## The problem
Why does the Linux architecture text below call the shell an important element? Answer in one to three sentences.
Excerpted text: Begin
Distributions are created to
fit the needs of their users.
I hope you're excited to
learn more about Linux.
This will be a very useful
skill in the security field.
Let me start with a
quick question that
may seem unrelated to security.
Do you have a favorite building?
And what is it about
its architecture
that impresses you the most?
The windows?
The structure of the walls?
Just like buildings,
operating systems
also have an architecture
and are made up
of discrete components that
work together to form the whole.
In this video, we're going
to look at all the components
that together make up Linux.
The components of Linux
include the user, applications,
the shell, the file system
hierarchy standard, the kernel,
and the hardware.
Don't worry.
We'll go into these components
one by one together.
First, you're the user.
The user is the person
interacting with the computer.
In Linux, you're the first
element to the architecture
of the operating system.
You're initiating
the tasks or commands
that the OS is going to execute.
Linux is a multi-user system.
This means that more than
one user can use a system's
resources at the same time.
The second element
of the architecture
is the applications
within a system.
An application is a
program that performs
a specific task, such as a
word processor or a calculator.
You might hear the word
"application" and "programs"
used interchangeably.
As an example, one
popular Linux application
that we'll learn more
about later is nano.
Nano is a text editor.
This simple application helps
you keep notes on the screen.
Linux applications are
commonly distributed
through package managers.
We'll learn more about
this process later.
The next component in
the architecture of Linux
is a shell.
This is an important
element because it
is how you will communicate
with the system.
The shell is a
command-line interpreter.
It processes commands
and outputs the results.
This might sound familiar.
Previously, we learned about the
two types of user interfaces,
the GUI and the CLI.
You can think of
the shell as a CLI.
Another element of the
architecture of Linux
is a Filesystem Hierarchy
Standard, or FHS.
It's the component of the
Linux OS that organizes data.
An easy way for you
to think about the FHS
is to think about it as
a filing cabinet of data.
The FHS is how data
is stored in a system.
It's a way to organize
data so that it
can be found when the data
is accessed by the system.
That brings us to the kernel.
The kernel is a
component of the Linux OS
that manages
processes and memory.
The kernel communicates
with the hardware
to execute the commands
sent by the shell.
The kernel uses
drivers to enable
applications to execute tasks.
The Linux kernel helps
ensure that the system
allocates resources
more efficiently
and makes the
system work faster.
Excerpted text: End
The data: Begin
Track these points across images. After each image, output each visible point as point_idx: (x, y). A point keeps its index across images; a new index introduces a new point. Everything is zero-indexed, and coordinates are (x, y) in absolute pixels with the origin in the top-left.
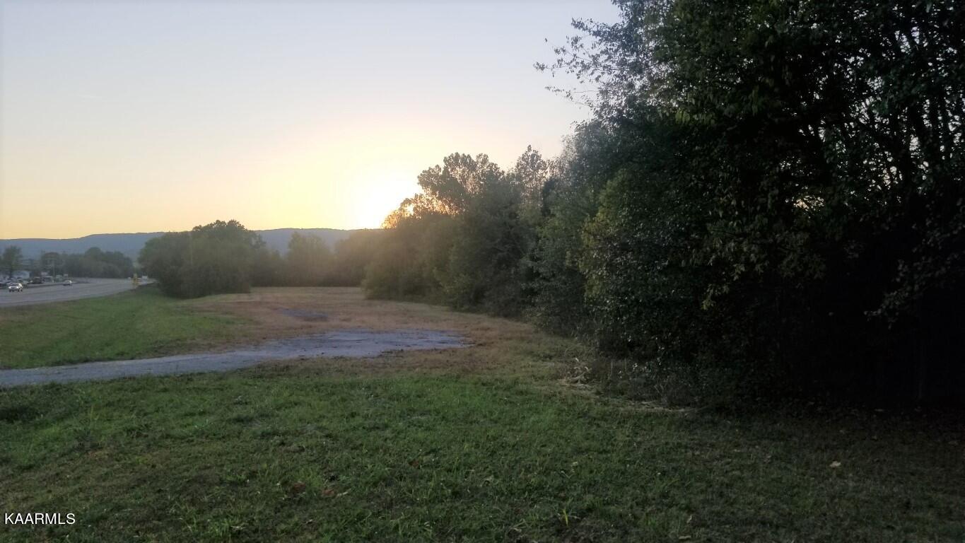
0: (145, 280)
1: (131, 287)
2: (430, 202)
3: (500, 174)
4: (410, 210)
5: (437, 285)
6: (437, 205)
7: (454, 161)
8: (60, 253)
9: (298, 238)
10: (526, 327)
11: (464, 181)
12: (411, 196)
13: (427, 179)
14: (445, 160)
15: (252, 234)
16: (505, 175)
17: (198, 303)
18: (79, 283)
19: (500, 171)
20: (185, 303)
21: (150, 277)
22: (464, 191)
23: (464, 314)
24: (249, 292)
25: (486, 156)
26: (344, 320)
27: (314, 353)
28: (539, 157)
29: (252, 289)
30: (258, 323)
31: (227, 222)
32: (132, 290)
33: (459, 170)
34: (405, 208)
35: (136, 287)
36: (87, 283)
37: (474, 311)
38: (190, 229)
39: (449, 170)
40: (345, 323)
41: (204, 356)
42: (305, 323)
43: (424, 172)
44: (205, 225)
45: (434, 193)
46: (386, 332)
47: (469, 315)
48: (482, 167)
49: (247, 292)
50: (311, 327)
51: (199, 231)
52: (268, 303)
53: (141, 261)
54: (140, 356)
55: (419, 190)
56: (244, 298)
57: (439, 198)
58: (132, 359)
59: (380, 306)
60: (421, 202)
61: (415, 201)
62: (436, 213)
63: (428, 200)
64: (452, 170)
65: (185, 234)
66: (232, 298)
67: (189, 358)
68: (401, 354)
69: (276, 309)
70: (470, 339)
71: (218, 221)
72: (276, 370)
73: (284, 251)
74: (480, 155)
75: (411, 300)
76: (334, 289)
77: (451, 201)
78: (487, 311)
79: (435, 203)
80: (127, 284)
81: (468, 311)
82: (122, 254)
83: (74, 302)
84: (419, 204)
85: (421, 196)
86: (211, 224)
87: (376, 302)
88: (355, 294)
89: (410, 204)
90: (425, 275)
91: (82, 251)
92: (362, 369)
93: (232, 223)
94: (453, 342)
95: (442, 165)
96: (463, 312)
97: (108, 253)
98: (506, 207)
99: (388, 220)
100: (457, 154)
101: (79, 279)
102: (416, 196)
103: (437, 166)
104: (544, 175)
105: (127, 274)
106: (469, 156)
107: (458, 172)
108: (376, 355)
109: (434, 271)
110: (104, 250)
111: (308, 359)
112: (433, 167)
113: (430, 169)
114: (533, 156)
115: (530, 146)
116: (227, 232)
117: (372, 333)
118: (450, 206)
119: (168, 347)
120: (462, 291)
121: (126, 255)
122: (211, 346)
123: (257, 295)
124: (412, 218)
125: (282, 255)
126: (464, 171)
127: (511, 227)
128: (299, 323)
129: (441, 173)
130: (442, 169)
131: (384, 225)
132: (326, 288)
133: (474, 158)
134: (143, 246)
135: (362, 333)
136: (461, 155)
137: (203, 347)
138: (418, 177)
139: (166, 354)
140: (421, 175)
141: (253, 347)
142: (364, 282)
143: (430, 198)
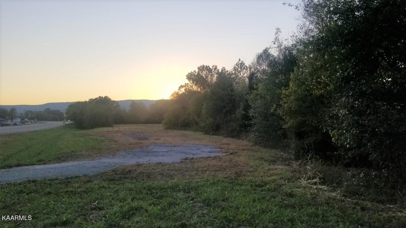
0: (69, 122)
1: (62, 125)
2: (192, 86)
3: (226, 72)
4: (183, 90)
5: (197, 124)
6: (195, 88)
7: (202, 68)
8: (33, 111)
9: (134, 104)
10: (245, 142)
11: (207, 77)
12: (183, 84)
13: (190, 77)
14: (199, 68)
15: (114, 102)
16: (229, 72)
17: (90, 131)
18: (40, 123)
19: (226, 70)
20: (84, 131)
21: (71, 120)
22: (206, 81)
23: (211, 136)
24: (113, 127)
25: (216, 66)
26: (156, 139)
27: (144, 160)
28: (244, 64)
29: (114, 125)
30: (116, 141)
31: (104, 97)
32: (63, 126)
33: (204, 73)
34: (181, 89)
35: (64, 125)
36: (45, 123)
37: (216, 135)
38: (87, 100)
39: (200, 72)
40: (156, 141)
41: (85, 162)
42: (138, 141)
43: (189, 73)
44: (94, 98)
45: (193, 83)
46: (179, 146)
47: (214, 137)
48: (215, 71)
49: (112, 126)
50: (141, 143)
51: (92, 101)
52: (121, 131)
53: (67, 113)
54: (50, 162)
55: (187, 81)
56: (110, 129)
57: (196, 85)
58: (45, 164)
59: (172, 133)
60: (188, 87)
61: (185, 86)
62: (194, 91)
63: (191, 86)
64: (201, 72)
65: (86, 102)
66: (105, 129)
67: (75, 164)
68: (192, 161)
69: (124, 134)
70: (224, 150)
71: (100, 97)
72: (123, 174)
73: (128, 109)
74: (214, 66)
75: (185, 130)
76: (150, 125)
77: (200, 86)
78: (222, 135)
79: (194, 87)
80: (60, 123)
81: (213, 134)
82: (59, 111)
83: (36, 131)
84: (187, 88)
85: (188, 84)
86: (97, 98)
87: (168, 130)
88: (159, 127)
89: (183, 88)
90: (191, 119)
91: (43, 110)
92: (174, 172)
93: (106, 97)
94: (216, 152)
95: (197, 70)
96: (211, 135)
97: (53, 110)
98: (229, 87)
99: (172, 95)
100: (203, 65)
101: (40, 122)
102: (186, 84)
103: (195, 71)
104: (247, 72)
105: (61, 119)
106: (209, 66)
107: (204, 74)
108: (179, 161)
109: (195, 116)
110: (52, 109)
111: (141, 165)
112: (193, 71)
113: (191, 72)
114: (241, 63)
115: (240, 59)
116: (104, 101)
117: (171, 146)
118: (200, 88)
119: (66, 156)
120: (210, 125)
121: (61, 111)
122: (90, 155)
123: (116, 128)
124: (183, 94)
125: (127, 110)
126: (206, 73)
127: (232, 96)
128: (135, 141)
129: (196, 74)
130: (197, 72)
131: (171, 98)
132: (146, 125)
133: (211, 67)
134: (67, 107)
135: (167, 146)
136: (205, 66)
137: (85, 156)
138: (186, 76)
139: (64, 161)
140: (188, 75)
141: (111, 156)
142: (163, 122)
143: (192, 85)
The data: End
The data: Begin
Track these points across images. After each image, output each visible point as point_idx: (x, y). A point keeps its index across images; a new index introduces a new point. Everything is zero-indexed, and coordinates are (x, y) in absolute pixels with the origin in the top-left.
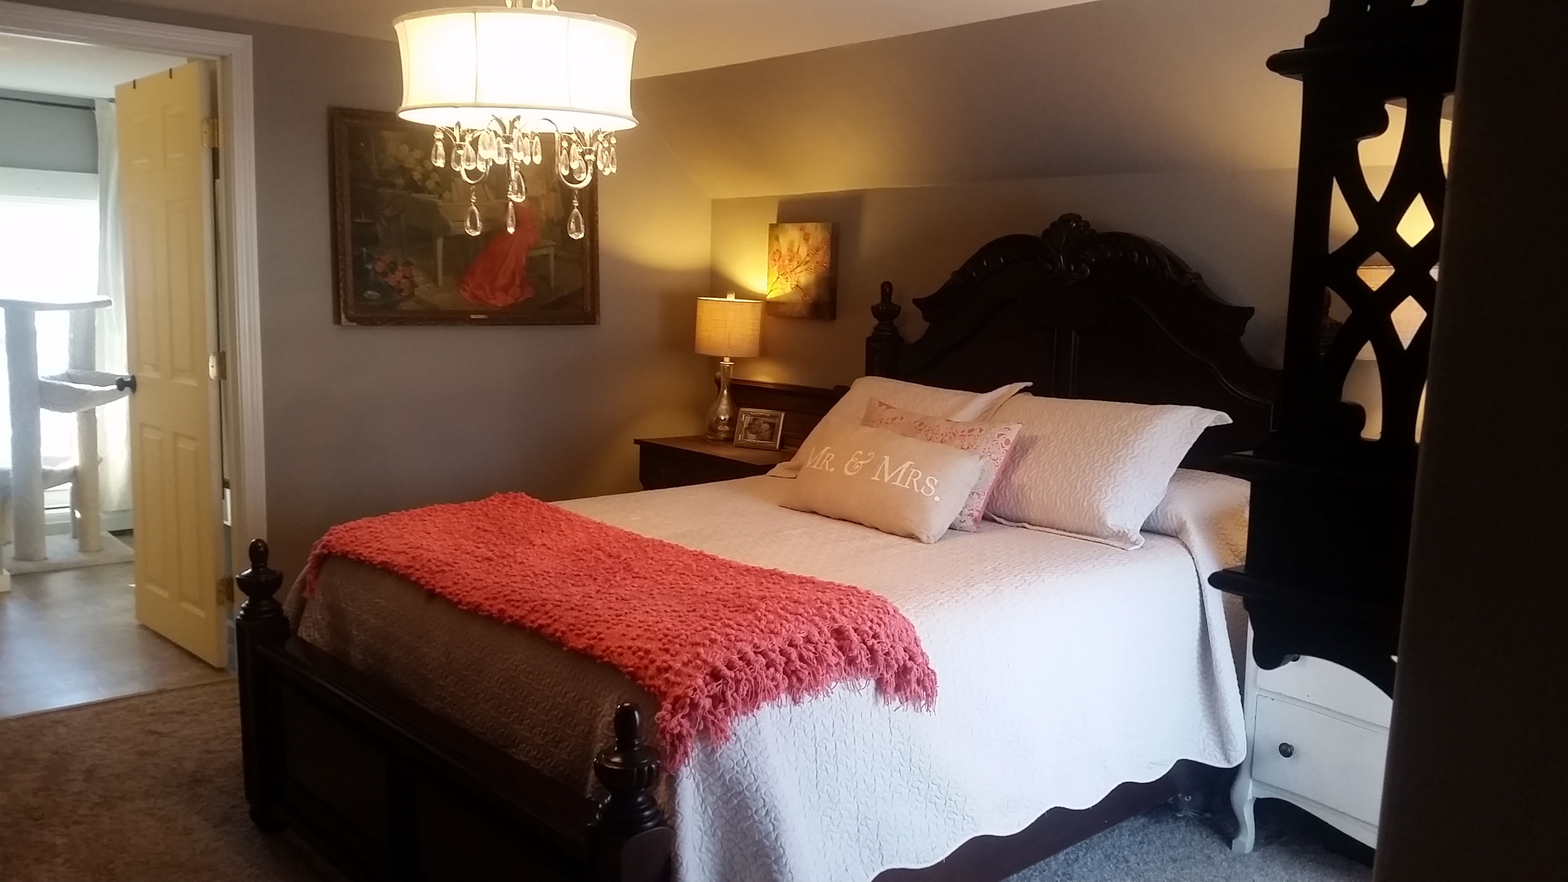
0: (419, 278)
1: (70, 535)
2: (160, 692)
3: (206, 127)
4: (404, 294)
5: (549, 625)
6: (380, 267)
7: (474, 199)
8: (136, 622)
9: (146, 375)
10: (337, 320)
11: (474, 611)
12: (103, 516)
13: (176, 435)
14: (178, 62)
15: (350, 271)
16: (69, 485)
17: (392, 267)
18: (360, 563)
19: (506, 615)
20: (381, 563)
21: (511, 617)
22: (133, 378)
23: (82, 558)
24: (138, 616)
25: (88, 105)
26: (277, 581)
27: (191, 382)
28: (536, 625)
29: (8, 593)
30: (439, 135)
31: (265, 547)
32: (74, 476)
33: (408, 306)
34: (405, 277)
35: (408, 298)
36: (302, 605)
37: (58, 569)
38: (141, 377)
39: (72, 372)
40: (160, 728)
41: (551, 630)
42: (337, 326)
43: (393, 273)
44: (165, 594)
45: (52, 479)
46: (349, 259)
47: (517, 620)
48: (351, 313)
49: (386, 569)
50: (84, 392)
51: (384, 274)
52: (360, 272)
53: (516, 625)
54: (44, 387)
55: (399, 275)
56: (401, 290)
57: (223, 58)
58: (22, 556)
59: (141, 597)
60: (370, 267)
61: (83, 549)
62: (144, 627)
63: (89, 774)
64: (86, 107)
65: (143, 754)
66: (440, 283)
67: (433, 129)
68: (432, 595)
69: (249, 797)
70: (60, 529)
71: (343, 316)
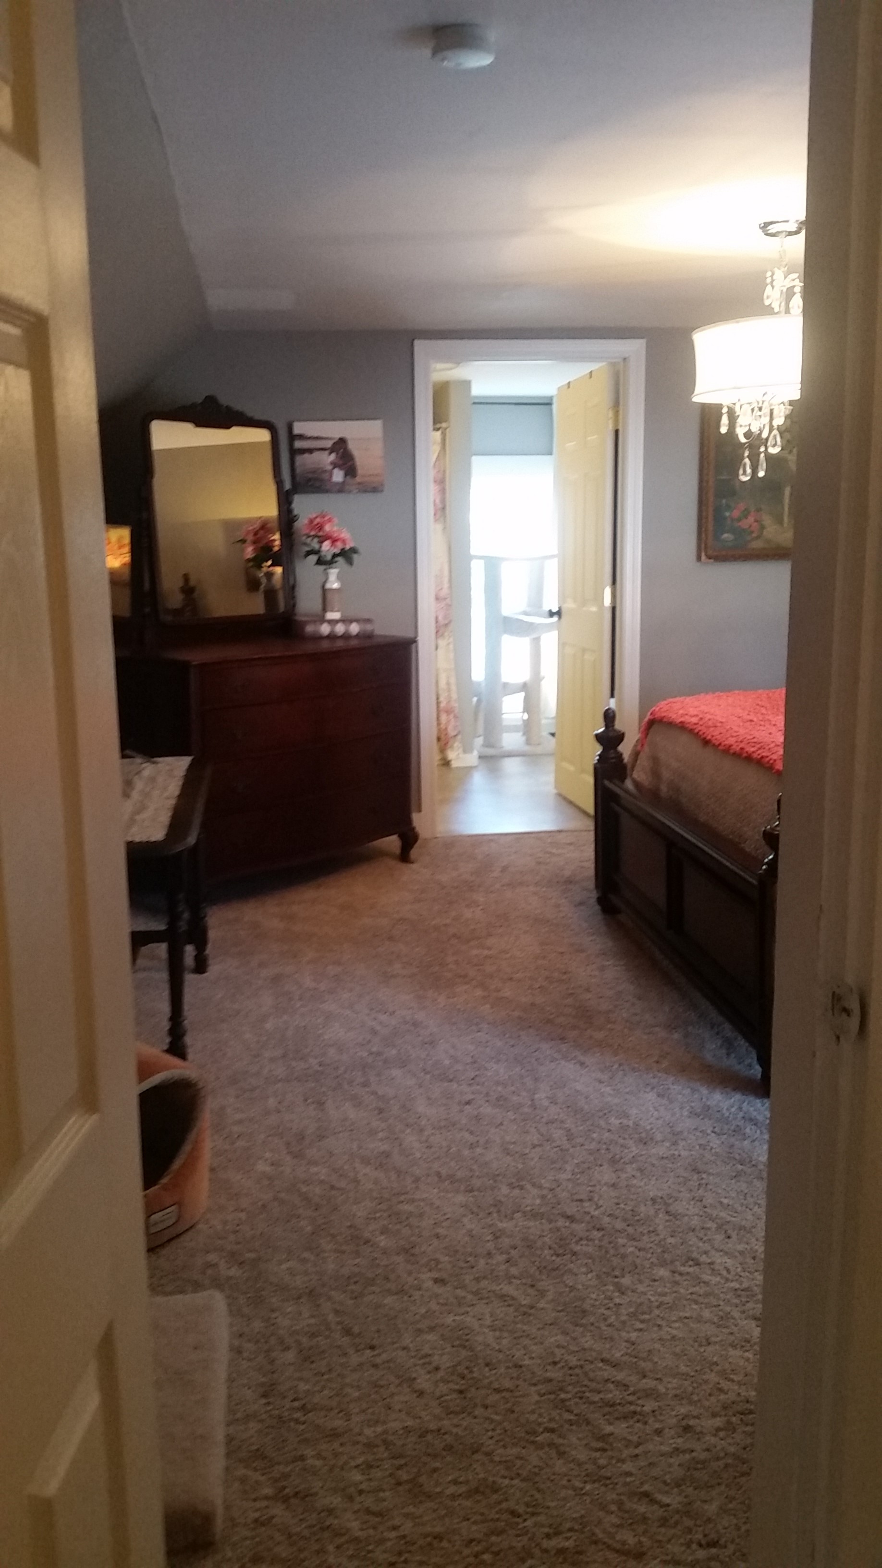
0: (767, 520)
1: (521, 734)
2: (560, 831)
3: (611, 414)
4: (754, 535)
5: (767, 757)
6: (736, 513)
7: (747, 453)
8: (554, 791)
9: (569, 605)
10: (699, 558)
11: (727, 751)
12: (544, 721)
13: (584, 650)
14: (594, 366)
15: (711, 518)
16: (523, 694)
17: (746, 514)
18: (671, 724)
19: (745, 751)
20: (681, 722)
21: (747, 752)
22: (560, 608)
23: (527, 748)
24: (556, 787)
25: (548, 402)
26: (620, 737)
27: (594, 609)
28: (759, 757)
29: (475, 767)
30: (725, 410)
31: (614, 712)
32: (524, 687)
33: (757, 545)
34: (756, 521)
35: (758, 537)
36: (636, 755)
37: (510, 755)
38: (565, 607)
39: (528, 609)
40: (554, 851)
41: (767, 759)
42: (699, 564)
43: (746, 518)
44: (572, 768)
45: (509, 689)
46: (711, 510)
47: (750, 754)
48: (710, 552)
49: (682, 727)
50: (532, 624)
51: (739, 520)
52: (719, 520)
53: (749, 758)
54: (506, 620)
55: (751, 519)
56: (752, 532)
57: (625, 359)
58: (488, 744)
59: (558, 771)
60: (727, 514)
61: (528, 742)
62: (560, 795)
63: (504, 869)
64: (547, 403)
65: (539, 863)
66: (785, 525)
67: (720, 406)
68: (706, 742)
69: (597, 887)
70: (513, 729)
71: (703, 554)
The data: End
## Finished exercise
The shell is important because it is how you communicate with the system. It is a command-line interpreter that processes commands and outputs the results.